** Start DATA SUPPLIED **

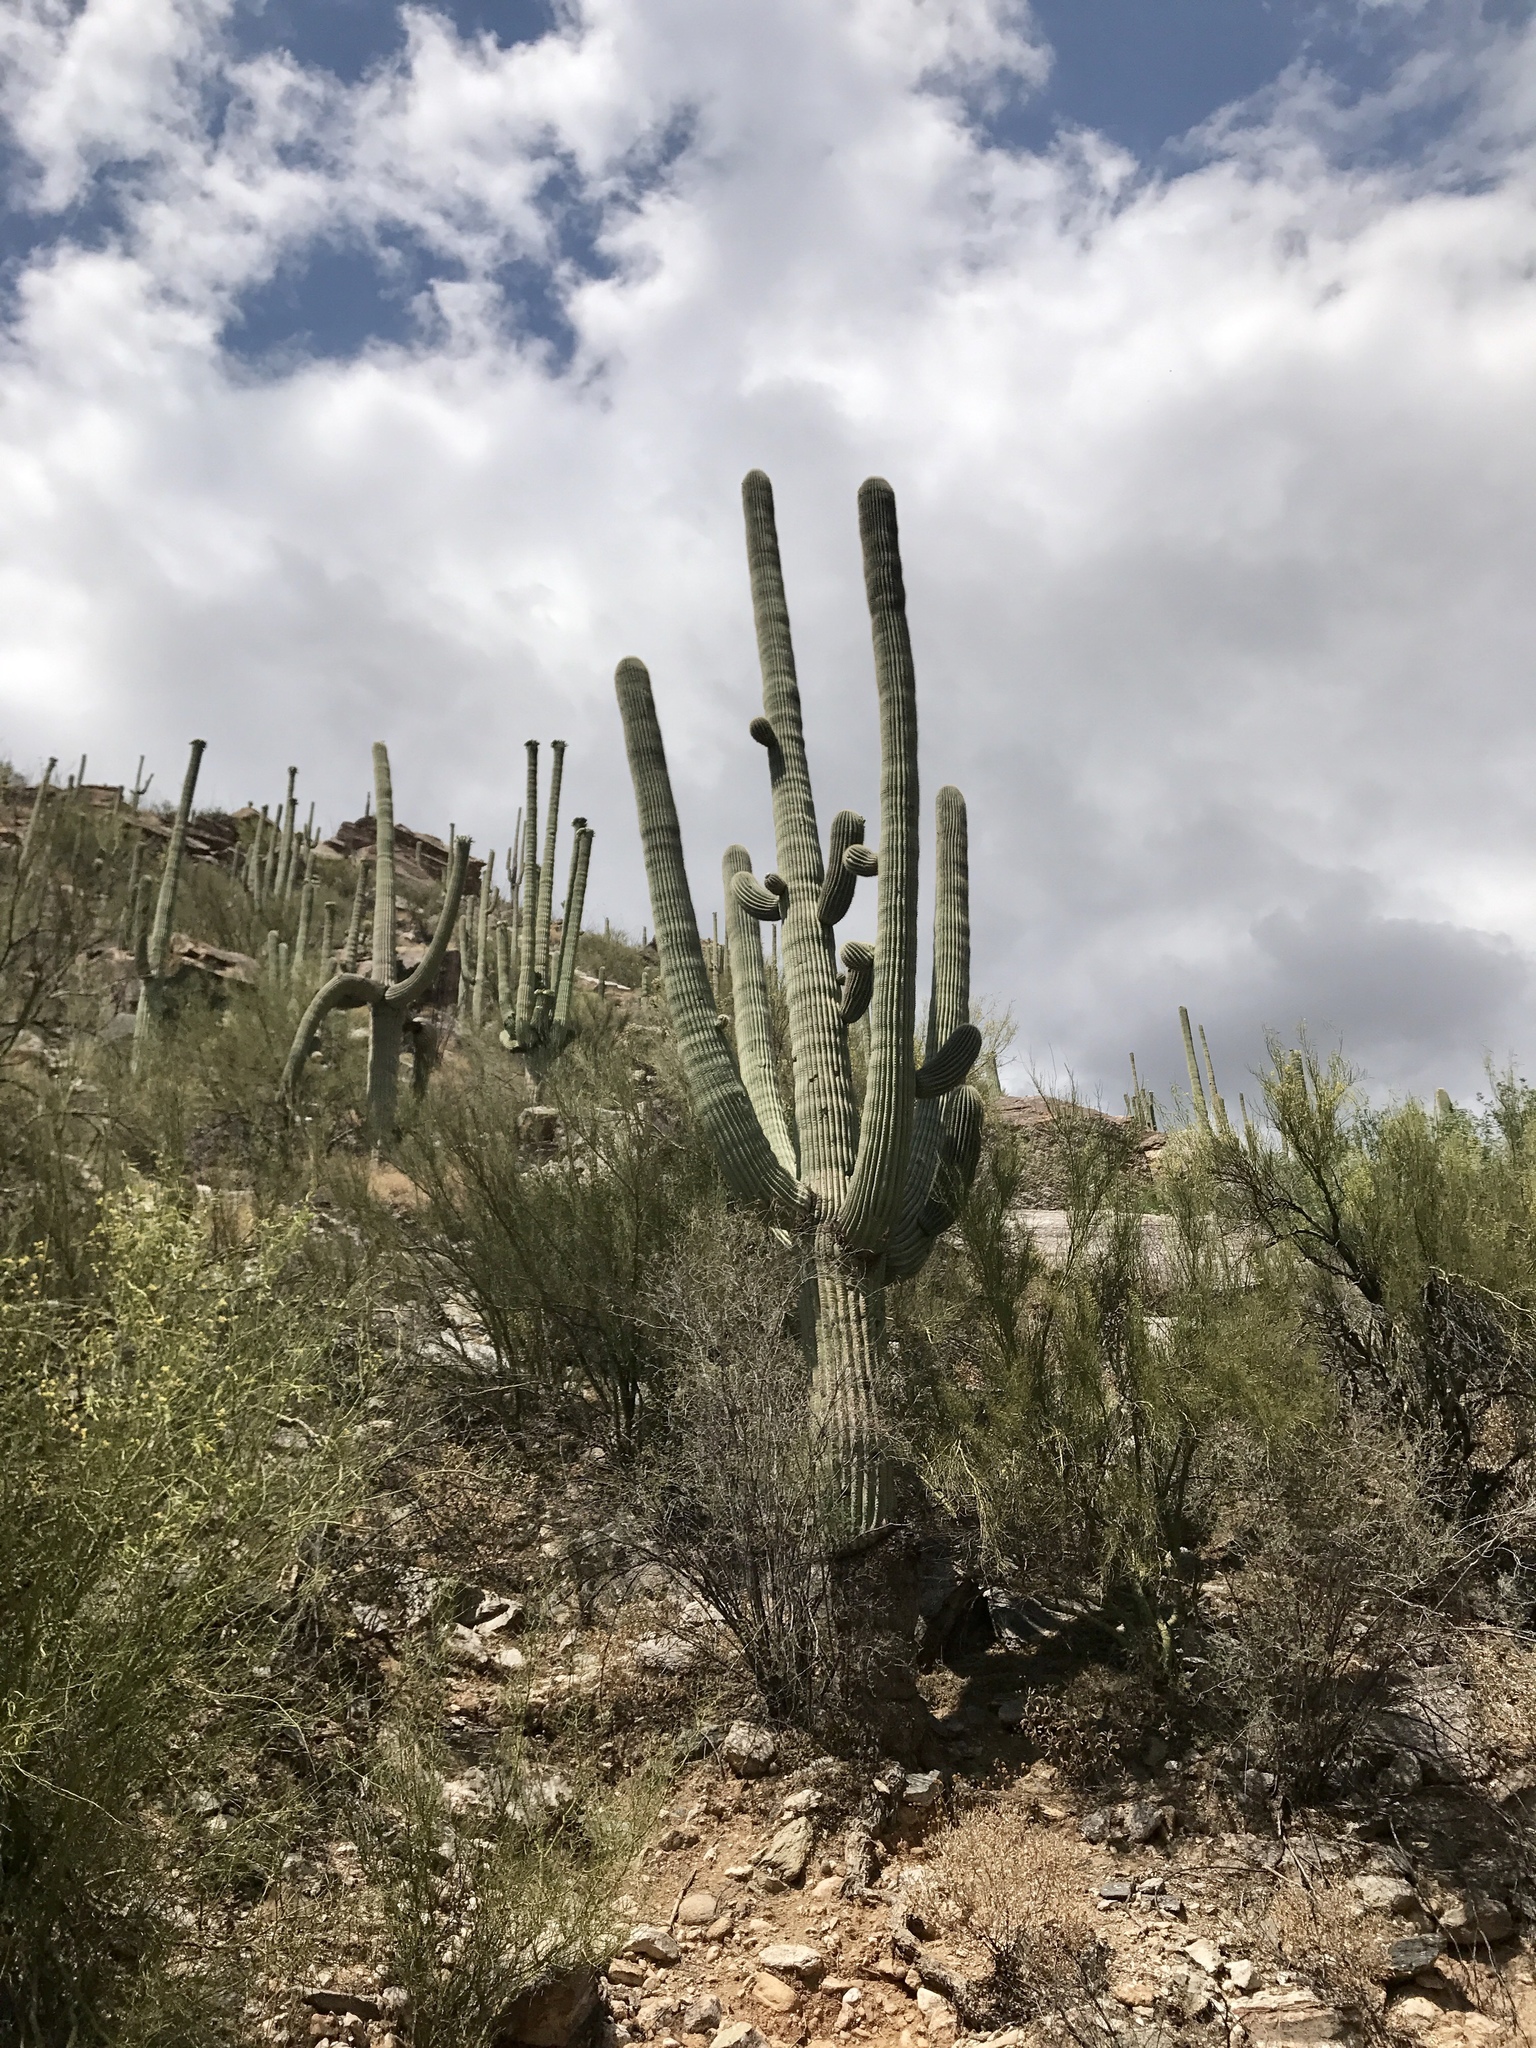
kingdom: Plantae
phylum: Tracheophyta
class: Magnoliopsida
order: Caryophyllales
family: Cactaceae
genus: Carnegiea
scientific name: Carnegiea gigantea
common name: Saguaro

** End DATA SUPPLIED **

Copy out the data above word for word, but leave out the picture.

kingdom: Plantae
phylum: Tracheophyta
class: Magnoliopsida
order: Caryophyllales
family: Cactaceae
genus: Carnegiea
scientific name: Carnegiea gigantea
common name: Saguaro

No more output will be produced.